The overall picture is complex, yet one crucial dividing line runs through almost every reporting methodology – namely, the emphasis (or not) placed on the higher-level effects of a given intervention, its impact, in other words.
As an organisation, Better Cotton’s focus is on improving the lot of cotton farmers and the communities that they support. As the largest sustainable cotton initiative in the world, our goal is to see farmer livelihoods and environmental protection increase hand in hand.
Yet, finding a disclosure standard that fits an impact-oriented approach like ours is far from easy. Why? Because measuring impact is complex. It demands localised data, longitudinal samples and contextualised analysis – none of which can be generated (as yet) at the switch of a button, especially considering that 99% of the cotton growers we work with are small-scale producers, most of whom farm cotton on less than one hectare of land in some of the world’s remaining digital deserts.

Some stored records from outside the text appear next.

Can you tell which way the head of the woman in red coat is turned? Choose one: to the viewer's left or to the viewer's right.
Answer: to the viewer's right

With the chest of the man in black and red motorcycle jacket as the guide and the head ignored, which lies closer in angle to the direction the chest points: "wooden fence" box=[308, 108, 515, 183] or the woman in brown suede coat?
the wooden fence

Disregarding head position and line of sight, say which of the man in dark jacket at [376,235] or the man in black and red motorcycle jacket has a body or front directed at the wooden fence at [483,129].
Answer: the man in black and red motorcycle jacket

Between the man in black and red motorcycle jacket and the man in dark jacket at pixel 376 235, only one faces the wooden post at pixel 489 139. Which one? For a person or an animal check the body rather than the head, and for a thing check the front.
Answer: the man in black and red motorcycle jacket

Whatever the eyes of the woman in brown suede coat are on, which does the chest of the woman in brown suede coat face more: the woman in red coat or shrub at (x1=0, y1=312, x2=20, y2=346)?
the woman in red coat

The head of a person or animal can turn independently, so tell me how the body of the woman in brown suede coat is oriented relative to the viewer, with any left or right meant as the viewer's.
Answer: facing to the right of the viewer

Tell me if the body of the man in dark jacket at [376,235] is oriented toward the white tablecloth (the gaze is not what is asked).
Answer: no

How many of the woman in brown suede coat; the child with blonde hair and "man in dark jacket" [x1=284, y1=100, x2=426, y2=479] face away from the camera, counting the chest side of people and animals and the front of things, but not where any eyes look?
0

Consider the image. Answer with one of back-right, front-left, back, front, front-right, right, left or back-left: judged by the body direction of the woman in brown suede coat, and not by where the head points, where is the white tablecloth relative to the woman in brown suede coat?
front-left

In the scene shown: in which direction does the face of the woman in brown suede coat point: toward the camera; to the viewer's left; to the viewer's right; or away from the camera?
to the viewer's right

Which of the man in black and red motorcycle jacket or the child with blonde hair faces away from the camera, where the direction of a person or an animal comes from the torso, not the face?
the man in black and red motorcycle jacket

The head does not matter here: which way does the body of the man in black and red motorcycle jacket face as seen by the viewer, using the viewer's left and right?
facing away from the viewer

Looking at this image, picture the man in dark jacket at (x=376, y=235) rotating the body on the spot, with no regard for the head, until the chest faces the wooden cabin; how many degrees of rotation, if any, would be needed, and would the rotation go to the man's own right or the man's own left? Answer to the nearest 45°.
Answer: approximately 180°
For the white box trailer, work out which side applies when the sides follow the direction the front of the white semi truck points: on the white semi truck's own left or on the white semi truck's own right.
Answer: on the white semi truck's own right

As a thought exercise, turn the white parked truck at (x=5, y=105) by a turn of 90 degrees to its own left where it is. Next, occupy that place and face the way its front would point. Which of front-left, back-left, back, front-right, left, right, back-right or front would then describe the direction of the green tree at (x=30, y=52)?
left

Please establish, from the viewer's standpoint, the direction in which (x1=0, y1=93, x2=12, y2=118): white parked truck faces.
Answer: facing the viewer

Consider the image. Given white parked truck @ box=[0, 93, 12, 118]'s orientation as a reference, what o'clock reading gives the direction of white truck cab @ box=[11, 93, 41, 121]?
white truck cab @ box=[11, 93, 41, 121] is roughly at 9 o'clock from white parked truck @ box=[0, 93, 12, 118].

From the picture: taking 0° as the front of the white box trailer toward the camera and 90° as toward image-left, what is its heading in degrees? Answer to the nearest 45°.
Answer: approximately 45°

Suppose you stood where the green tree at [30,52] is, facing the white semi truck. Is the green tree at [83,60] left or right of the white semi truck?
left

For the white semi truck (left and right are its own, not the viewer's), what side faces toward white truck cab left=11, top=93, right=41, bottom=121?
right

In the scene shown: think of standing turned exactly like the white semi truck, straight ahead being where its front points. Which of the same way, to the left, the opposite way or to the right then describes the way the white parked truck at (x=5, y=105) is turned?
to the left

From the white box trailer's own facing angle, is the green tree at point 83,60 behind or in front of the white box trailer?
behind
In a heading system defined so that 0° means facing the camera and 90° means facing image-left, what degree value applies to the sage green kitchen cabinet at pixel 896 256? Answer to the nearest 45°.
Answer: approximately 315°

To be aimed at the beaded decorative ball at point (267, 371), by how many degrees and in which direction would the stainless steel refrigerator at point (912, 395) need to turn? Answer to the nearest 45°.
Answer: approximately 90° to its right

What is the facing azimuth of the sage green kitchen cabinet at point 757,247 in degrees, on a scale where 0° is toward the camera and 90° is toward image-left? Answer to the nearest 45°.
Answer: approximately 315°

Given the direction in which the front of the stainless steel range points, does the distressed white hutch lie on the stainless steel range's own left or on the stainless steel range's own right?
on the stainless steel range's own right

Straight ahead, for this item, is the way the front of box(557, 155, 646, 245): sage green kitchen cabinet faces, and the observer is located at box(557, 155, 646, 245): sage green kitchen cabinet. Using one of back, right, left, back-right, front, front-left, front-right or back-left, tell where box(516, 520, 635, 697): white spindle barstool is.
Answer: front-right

Instead, the market is dominated by simplified, risk-oriented evaluation systems. Underpinning many of these approaches are methodologies premised on the long-standing logic of lifecycle assessment (LCAs).
Championed by the authoritative standards body, ISO, LCAs have been adopted over the years by regulators around the world as a means of determining the environmental credentials of a product or service.

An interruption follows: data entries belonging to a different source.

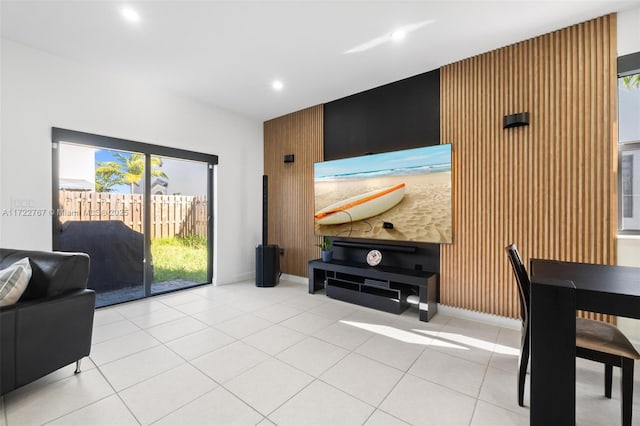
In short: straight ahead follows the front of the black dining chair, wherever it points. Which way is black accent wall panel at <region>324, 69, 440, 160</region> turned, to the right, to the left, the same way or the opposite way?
to the right

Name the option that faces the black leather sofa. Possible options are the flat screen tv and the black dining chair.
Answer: the flat screen tv

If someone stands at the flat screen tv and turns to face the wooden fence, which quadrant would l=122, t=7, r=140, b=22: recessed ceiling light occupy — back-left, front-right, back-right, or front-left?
front-left

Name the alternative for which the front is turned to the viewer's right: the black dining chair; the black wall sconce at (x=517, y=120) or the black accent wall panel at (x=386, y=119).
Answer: the black dining chair

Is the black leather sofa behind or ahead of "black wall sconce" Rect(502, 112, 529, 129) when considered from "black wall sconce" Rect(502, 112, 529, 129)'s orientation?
ahead

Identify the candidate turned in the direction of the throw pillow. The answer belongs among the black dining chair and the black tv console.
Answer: the black tv console

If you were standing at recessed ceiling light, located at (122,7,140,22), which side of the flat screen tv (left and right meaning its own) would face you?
front

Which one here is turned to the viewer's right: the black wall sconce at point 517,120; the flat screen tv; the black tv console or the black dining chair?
the black dining chair

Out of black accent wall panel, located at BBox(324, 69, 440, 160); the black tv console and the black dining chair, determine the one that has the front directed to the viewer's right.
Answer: the black dining chair

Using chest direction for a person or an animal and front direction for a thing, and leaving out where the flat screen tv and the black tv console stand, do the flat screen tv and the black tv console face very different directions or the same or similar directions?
same or similar directions

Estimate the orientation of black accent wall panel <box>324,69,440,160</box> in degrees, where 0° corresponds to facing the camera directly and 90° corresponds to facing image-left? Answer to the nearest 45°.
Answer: approximately 45°

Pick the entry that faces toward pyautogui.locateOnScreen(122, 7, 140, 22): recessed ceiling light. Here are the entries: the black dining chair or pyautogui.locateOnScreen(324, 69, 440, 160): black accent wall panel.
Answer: the black accent wall panel

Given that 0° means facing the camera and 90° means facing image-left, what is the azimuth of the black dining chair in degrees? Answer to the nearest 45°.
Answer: approximately 270°

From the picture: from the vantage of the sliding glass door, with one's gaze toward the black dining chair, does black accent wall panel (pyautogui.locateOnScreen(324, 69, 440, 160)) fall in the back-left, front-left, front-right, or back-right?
front-left

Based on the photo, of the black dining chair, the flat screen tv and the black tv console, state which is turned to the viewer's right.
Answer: the black dining chair
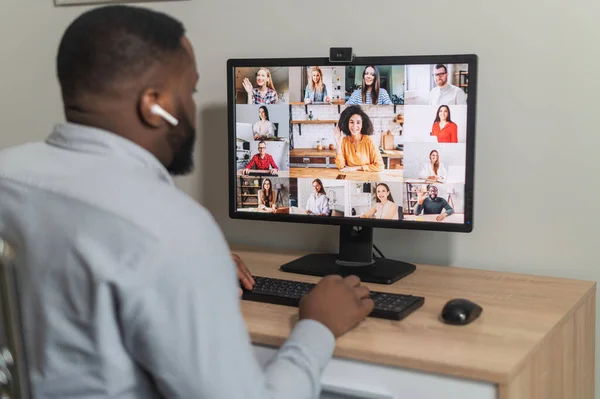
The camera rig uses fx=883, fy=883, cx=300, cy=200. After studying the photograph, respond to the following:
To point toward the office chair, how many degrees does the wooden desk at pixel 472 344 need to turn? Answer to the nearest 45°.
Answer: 0° — it already faces it

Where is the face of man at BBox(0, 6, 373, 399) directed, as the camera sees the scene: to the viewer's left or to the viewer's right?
to the viewer's right

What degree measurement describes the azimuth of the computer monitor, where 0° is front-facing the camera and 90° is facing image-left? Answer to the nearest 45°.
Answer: approximately 45°

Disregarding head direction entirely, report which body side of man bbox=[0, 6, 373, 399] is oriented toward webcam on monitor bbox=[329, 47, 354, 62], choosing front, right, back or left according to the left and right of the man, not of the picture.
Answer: front

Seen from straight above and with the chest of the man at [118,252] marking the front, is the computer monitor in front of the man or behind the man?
in front

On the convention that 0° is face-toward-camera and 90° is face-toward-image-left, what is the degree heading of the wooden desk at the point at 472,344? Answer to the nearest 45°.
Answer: approximately 45°

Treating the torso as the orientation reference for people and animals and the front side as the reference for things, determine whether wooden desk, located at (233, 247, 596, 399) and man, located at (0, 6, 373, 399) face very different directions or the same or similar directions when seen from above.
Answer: very different directions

Typically, LCAs depend on an agreed set of easily accessible environmental metrics, overlaid with basic geographical, sector-specific or other relevant variables. LCAs play a valuable role as a broad-brush means of raising red flags or offering a generalised snapshot of a given product at a given time, including identifying hotspots within a product’s manufacturing and use cycle.
But as a tool for assessing positive (or negative) impact over time, or generating insights about why improvements have (or have not) been seen, LCAs reveal next to nothing.

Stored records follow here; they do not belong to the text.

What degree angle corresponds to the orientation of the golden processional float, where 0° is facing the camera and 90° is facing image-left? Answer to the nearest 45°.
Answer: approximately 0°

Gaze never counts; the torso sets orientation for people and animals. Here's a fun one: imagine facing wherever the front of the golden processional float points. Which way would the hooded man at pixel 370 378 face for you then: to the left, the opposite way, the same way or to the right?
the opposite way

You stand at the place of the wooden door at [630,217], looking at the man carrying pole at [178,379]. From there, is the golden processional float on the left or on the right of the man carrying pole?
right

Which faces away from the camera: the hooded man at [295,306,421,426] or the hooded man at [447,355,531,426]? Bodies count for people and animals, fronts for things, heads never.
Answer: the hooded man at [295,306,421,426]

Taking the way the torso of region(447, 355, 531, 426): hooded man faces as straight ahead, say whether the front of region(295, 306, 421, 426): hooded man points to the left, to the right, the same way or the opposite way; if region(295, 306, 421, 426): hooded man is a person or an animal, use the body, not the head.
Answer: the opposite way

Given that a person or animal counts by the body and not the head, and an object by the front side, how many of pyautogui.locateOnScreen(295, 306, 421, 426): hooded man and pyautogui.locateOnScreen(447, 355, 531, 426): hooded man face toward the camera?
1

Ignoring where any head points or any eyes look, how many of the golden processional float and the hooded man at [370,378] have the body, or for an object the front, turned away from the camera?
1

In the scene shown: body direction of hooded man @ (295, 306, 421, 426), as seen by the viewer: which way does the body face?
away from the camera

Take the example of fertiliser use in cotton production. An LCA will ask how much chemical fertiliser a farmer uses and grade him or her accordingly. An impact-driven approach will ask the same, but then ask how this compares to the same farmer’s use the year before and to the industry average.
If consumption levels have changed, furthermore, it will interrogate the cause. What role did changing fertiliser prices have to play, for instance? Did participation in sustainability initiatives run by the likes of Better Cotton exert any influence? Is market demand a factor? What is the effect on the farmer’s net income, is he or she better off?
At Better Cotton, we have been working with Wageningen University & Research to apply just such an approach among cotton farmers in two districts in the Indian states of Maharashtra and Telangana. The initial findings reveal a wealth of data around farming techniques, yield levels, and progress on material environmental issues.
For the 2021-22 season, for instance, we now know participating farmers in Maharashtra saw their expenditure on synthetic insecticide reduce by 75% as they switched to bio-insecticides. We also know that the gate price for their cotton was 20% higher than the baselines, with ginners remarking that the fibre quality was higher.
An LCA approach might result in a generic “tick” to the farmers in question, but it would offer up none of this granular detail, nor any evidence that the Better Cotton programme had anything to do with the results achieved.
An impact-based assessment approach opens the door to better decision-making and, in turn, to enhanced environmental performance. This is data as a workhorse for continuous improvement; not, as is still so often the case, data for data’s sake (or, at best, ticking boxes).